▶ WORK INSTRUCTIONS
All lines from the one containing "Conducting State Maximums | | | | |" to the end of the entries below should be output exactly as they appear. No other lines should be output.

[Records excerpted from a collection]

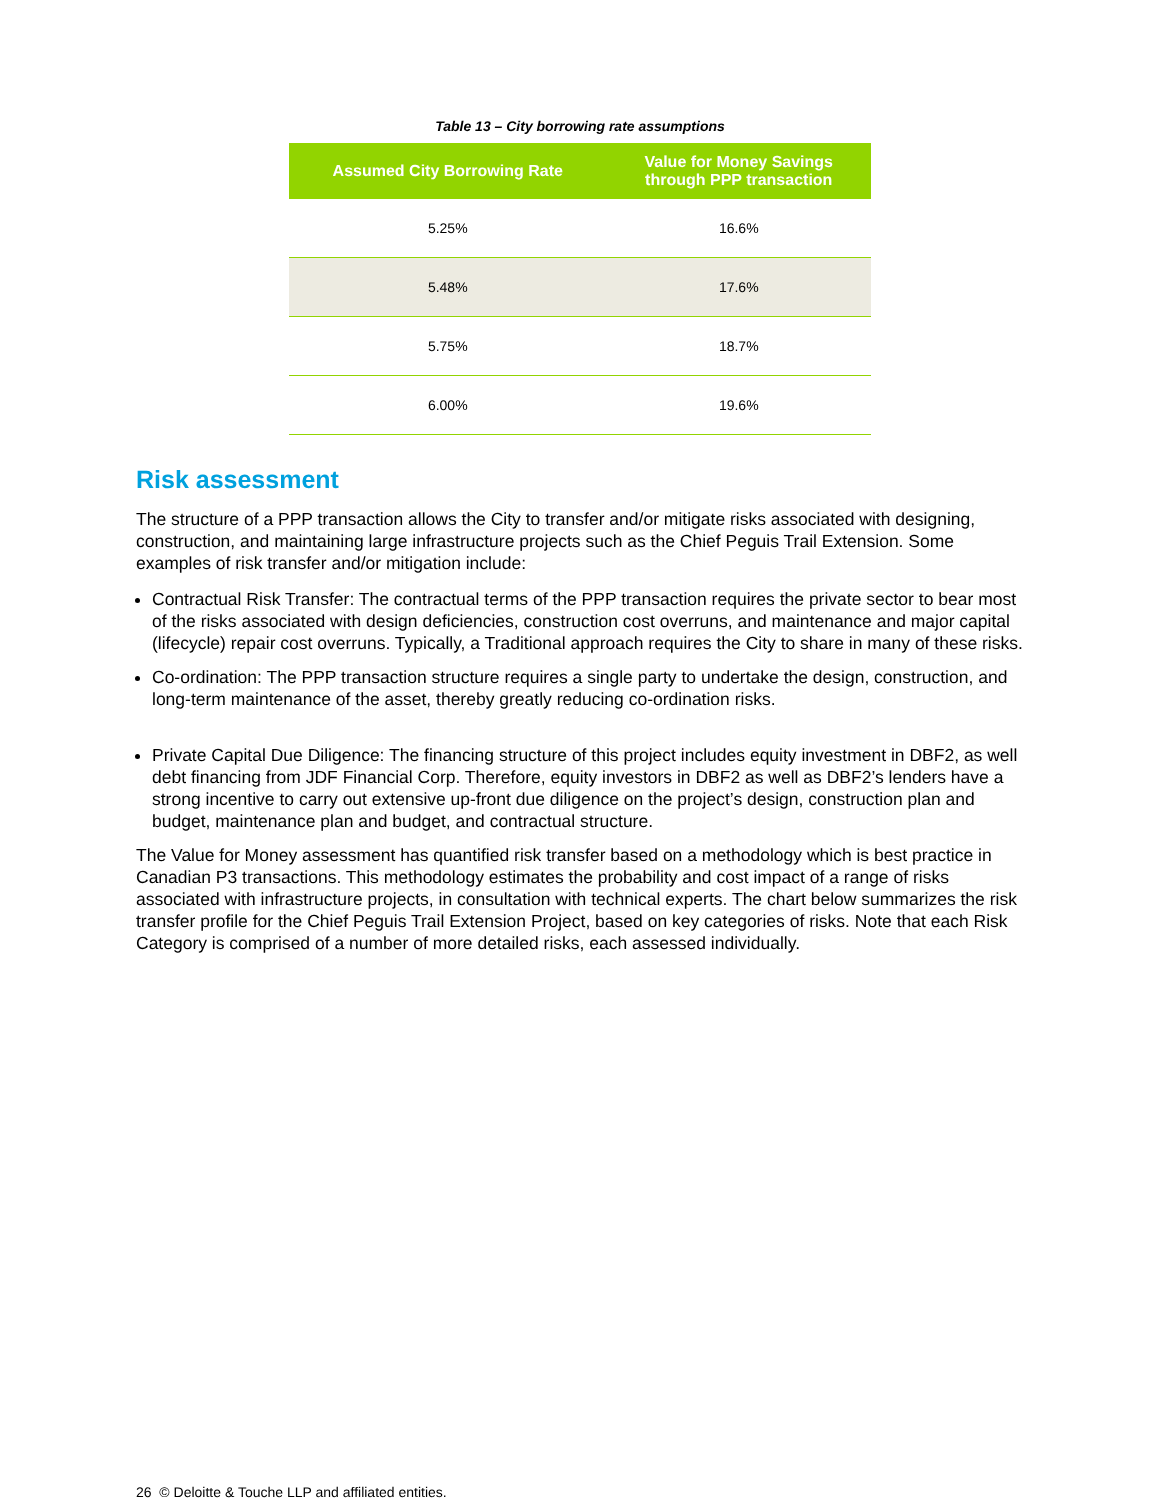Table 13 – City borrowing rate assumptions
| Assumed City Borrowing Rate | Value for Money Savings through PPP transaction |
| --- | --- |
| 5.25% | 16.6% |
| 5.48% | 17.6% |
| 5.75% | 18.7% |
| 6.00% | 19.6% |
Risk assessment
The structure of a PPP transaction allows the City to transfer and/or mitigate risks associated with designing, construction, and maintaining large infrastructure projects such as the Chief Peguis Trail Extension. Some examples of risk transfer and/or mitigation include:
Contractual Risk Transfer: The contractual terms of the PPP transaction requires the private sector to bear most of the risks associated with design deficiencies, construction cost overruns, and maintenance and major capital (lifecycle) repair cost overruns. Typically, a Traditional approach requires the City to share in many of these risks.
Co-ordination: The PPP transaction structure requires a single party to undertake the design, construction, and long-term maintenance of the asset, thereby greatly reducing co-ordination risks.
Private Capital Due Diligence: The financing structure of this project includes equity investment in DBF2, as well debt financing from JDF Financial Corp. Therefore, equity investors in DBF2 as well as DBF2’s lenders have a strong incentive to carry out extensive up-front due diligence on the project’s design, construction plan and budget, maintenance plan and budget, and contractual structure.
The Value for Money assessment has quantified risk transfer based on a methodology which is best practice in Canadian P3 transactions. This methodology estimates the probability and cost impact of a range of risks associated with infrastructure projects, in consultation with technical experts. The chart below summarizes the risk transfer profile for the Chief Peguis Trail Extension Project, based on key categories of risks. Note that each Risk Category is comprised of a number of more detailed risks, each assessed individually.
26 © Deloitte & Touche LLP and affiliated entities.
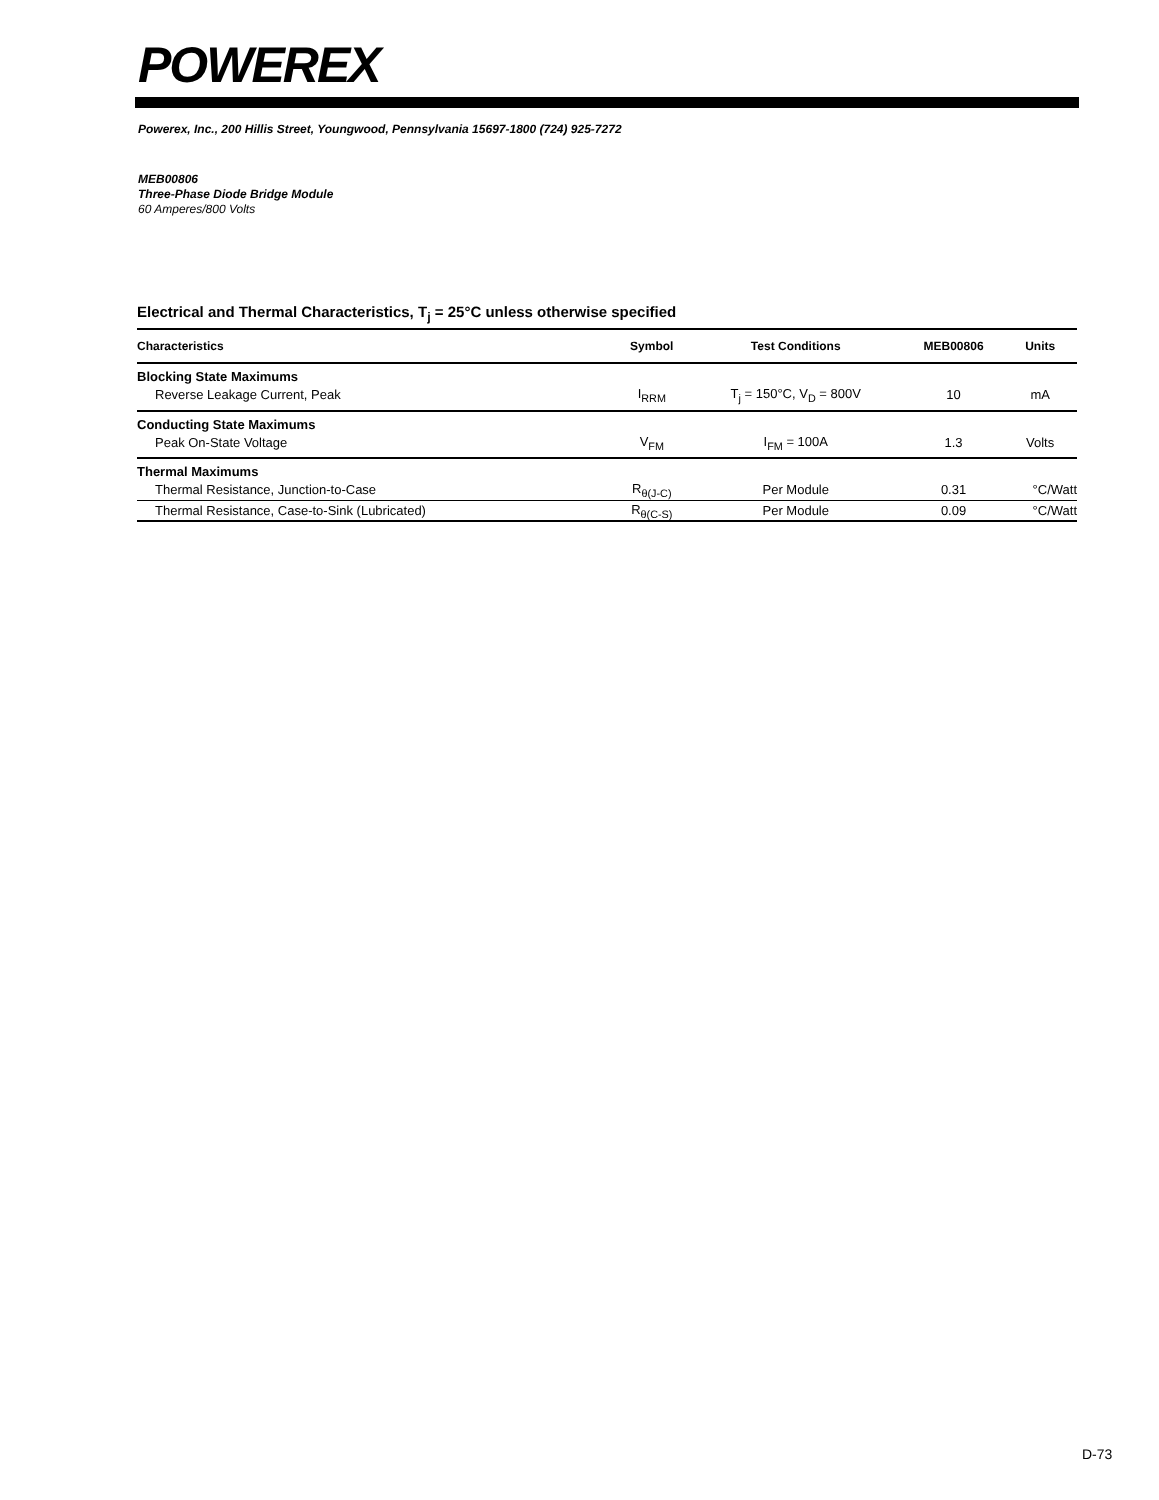POWEREX
Powerex, Inc., 200 Hillis Street, Youngwood, Pennsylvania 15697-1800 (724) 925-7272
MEB00806
Three-Phase Diode Bridge Module
60 Amperes/800 Volts
Electrical and Thermal Characteristics, T<sub>j</sub> = 25°C unless otherwise specified
| Characteristics | Symbol | Test Conditions | MEB00806 | Units |
| --- | --- | --- | --- | --- |
| Blocking State Maximums | | | | |
| Reverse Leakage Current, Peak | I<sub>RRM</sub> | T<sub>j</sub> = 150°C, V<sub>D</sub> = 800V | 10 | mA |
| Conducting State Maximums | | | | |
| Peak On-State Voltage | V<sub>FM</sub> | I<sub>FM</sub> = 100A | 1.3 | Volts |
| Thermal Maximums | | | | |
| Thermal Resistance, Junction-to-Case | R<sub>θ(J-C)</sub> | Per Module | 0.31 | °C/Watt |
| Thermal Resistance, Case-to-Sink (Lubricated) | R<sub>θ(C-S)</sub> | Per Module | 0.09 | °C/Watt |
D-73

▶ EXERCISE SOLUTION
| Conducting State Maximums | | | | |
| Peak On-State Voltage | V<sub>FM</sub> | I<sub>FM</sub> = 100A | 1.3 | Volts |
| Thermal Maximums | | | | |
| Thermal Resistance, Junction-to-Case | R<sub>θ(J-C)</sub> | Per Module | 0.31 | °C/Watt |
| Thermal Resistance, Case-to-Sink (Lubricated) | R<sub>θ(C-S)</sub> | Per Module | 0.09 | °C/Watt |
D-73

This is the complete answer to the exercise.